Carte Blanche, Baby

Well, they passed it. The power to go to war with Iraq is now solely in the hands of our appointed president and his merry band of coldwar jingoists. I am genuinely shocked by the number of Democrats in the Senate who voted for this thing. Yeah, I heard Daschle’s little apologia when he flipped, his claims that this is a “different” bill than the one that arrived from the Whitehouse. I think it’s great that Bush needs to report on the state of Iraq every 60 days. And it’s really neat that we’re urging him to pursue other diplomatic options first. No, honestly. That’s a real coup, guys.

What really raises my gorge, though, is the number of senators who stood up and spewed long and detailed criticisms of the resolution, then returned to their seats and voted for it. Witness some of Hillary Clinton’s pre-yes-vote diatribe:

Once the battle is joined, however, with the outcome certain, [Hussein] will have maximum incentive to use weapons of mass destruction and give what he can’t use to terrorists who can torment us long after he is gone.

This echoes the claims of a CIA letter, recently sent to Congress, asserting that Hussein won’t do anything aggressive unless we attack him first. The president didn’t comment on this in his little speech the other night. One thing he did say, though, was that he wasn’t “willing to stake one American life on trusting Saddam Hussein.” He is apparently, however, willing to stake the lives of thousands of US servicemen and women on not trusting him.

On a happier note, I’m pleased to report that Connie Morella, the representative for my district — and a Republican — voted against the resolution, as did both of Maryland’s senators, Mikulski and Sarbanes. Morella is trying to cling to her improbable 15-year incumbency in a district that is suddenly a lot more liberal than it used to be (thanks to some nasty redistricting shenanigans, recently pepretrated by the largely Democratic state legistlature), and, with their leftist constituencies, Mikulski and Sarbanes don’t have much to worry about in opposing Bush.

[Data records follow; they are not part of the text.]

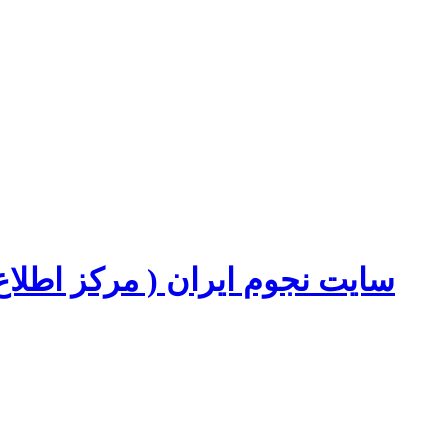
سایت نجوم ایران ( مرکز اطل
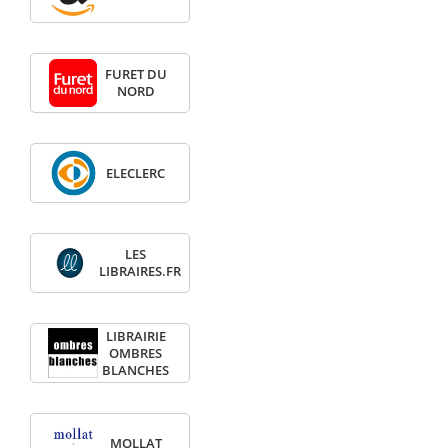
FURET DU
NORD
ELECLERC
LES
LIBRAIRES.FR
LIBRAIRIE
OMBRES
BLANCHES
MOLLAT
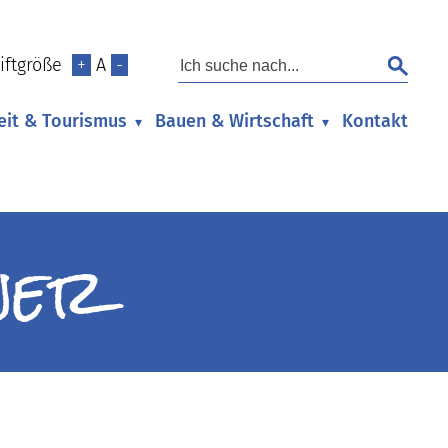
iftgröße
+
A
-
zeit & Tourismus
Bauen & Wirtschaft
Kontakt
▾
▾
ner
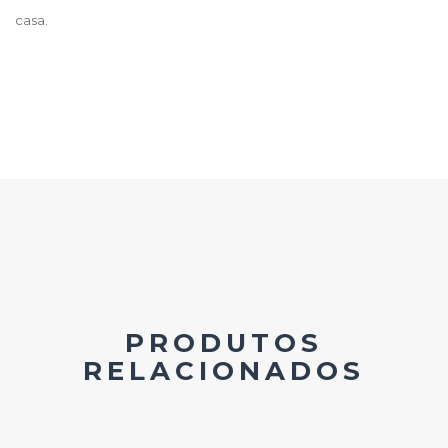
casa.
PRODUTOS
RELACIONADOS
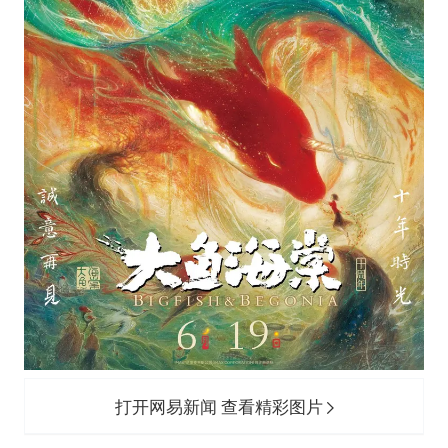
打开网易新闻 查看精彩图片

Still, it’s something to cling to, I suppose.

But the conduct of two other Senators briefly made me wish I lived in their state, instead. Here’s Robert Byrd of West Virginia:

Thirty eight years ago, I, Robert C. Byrd, voted on the Tonkin Gulf resolution! For all those spouting jingoes about the need to go to war with Iraq now, go down on the capital mall and look at the Vietnam memorial.

A week ago, he also quoted from a letter written by Abraham Lincoln on the subject of Congress’ authority to declare war:

The provision of the Constitution giving the war-making power to Congress, was dictated, as I understand it, by the following reasons. Kings had always been involving and impoverishing their people in wars, pretending generally, if not always, that the good of the people was the object. This, our Convention understood to be the most oppressive of all Kingly oppressions; and they resolved to so frame the Constitution that no one man should hold the power of bringing this oppression upon us. But your view destroys the whole matter, and places our President where kings have always stood.

Well said, tall dead guy. I’m also impressed with Senator Paul Wellstone’s No vote, which was risky, given the fact that he’s facing a tough reelection battle in a state that strongly supports Bush’s designs on Iraq.

After the vote, Byrd sounded dispirited. “I have fought the good fight,” he said. “I might as well talk to the ocean.” Which is an apt analogy, really, because this strange rush to war is just like everything else that’s happened since the Cataclysm of 2000; a series of bad policies that have crashed down upon an unsuspecting populace with all the force of a tidal wave.

Whatever. We’re now officially an aggressor nation. Good luck, Rest of the World. You’ll need it.